With mindfulness, you train your mind to focus on the present and respond with reason before emotion. It’s about taking a pause and guiding yourself to become “aware enough in the moment so that before you react, you’re aware of how you’re responding to a situation,” says Ronald Epstein, a professor of family medicine at the University of Rochester Medical Center in New York. “That gives you the choice to blow up or not to blow up. You recognize and say, ‘I’m about to lose my temper,’ rather than losing your temper.”
In our high-stress culture, the idea has caught on. Mindfulness is being practiced not just by New Age-types, celebrities and executives. Education leaders in many states have received training for how to incorporate mindfulness into K-12 curricula. Most medical schools now offer an elective in mindfulness in medicine, Epstein says.

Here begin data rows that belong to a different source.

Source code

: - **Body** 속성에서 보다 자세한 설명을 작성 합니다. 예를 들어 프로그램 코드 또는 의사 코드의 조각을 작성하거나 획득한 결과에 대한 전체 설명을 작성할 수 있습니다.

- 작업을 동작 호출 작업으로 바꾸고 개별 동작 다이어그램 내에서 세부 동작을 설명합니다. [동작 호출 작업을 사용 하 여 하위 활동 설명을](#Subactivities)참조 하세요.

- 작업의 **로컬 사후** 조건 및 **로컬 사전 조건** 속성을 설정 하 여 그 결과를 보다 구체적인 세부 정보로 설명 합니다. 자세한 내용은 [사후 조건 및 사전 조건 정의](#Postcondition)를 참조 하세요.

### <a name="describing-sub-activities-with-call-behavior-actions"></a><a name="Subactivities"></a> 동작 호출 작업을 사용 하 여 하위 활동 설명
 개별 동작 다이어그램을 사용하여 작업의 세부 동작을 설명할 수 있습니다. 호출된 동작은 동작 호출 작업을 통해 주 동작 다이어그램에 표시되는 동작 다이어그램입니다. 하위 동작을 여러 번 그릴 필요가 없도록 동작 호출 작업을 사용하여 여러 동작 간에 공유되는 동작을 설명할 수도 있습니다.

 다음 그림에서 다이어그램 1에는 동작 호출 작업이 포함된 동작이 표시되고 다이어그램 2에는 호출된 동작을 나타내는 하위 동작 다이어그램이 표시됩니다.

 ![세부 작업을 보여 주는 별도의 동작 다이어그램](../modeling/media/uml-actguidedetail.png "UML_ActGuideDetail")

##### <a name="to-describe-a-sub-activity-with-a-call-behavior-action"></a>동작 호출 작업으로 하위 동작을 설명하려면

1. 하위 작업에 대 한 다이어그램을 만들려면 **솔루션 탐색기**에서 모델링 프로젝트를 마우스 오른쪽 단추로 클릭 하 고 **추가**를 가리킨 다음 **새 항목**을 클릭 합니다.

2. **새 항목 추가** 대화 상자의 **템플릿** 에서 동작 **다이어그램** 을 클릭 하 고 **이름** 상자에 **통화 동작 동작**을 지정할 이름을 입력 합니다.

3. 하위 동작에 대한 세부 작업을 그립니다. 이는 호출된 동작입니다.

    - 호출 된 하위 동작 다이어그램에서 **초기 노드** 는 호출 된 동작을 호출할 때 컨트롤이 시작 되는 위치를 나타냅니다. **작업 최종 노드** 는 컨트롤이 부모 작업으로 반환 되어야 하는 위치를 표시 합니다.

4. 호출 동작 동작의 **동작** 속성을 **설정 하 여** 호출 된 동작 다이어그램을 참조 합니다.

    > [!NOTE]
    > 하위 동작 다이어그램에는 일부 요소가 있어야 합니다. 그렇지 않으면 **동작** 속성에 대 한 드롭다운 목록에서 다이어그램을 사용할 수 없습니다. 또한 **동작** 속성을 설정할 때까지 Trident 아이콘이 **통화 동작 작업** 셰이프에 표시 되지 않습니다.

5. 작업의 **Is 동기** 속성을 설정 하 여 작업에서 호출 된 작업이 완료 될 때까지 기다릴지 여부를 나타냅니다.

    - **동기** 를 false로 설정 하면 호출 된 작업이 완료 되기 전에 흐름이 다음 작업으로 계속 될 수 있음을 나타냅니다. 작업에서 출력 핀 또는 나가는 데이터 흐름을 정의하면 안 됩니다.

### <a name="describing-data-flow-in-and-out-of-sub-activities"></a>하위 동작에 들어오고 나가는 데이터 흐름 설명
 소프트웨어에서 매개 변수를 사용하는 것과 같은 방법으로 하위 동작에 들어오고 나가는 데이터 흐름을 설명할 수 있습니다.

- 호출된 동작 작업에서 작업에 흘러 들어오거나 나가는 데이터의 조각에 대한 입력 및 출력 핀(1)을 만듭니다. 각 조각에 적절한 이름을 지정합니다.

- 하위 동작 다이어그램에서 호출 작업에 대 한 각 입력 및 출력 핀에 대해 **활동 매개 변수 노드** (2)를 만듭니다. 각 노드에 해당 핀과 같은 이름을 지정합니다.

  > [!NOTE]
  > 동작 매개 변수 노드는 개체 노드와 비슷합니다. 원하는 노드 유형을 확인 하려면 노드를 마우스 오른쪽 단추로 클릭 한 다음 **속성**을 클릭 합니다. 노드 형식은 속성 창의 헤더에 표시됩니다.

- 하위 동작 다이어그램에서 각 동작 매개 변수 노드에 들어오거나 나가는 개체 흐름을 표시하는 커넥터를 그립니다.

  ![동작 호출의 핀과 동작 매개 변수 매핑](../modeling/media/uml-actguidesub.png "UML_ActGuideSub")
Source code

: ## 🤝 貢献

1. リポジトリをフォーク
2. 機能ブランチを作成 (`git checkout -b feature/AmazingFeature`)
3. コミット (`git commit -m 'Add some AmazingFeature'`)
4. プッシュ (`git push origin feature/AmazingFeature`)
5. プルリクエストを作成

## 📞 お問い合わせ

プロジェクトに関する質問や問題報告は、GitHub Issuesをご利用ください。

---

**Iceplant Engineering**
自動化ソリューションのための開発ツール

For the rest of us, a popular way to learn the technique is through eight-week mindfulness-based stress reduction (MBSR) courses, says Kirk Warren Brown, a psychologist at Virginia Commonwealth University in Richmond, who has been studying and practicing mindfulness for more than 20 years. MBSR courses are often held in churches, schools, hospitals and community centers. A typical course in the Washington area costs about $550. For faster, less expensive options, you can find mindfulness courses online and tutorials on apps such as Buddhify.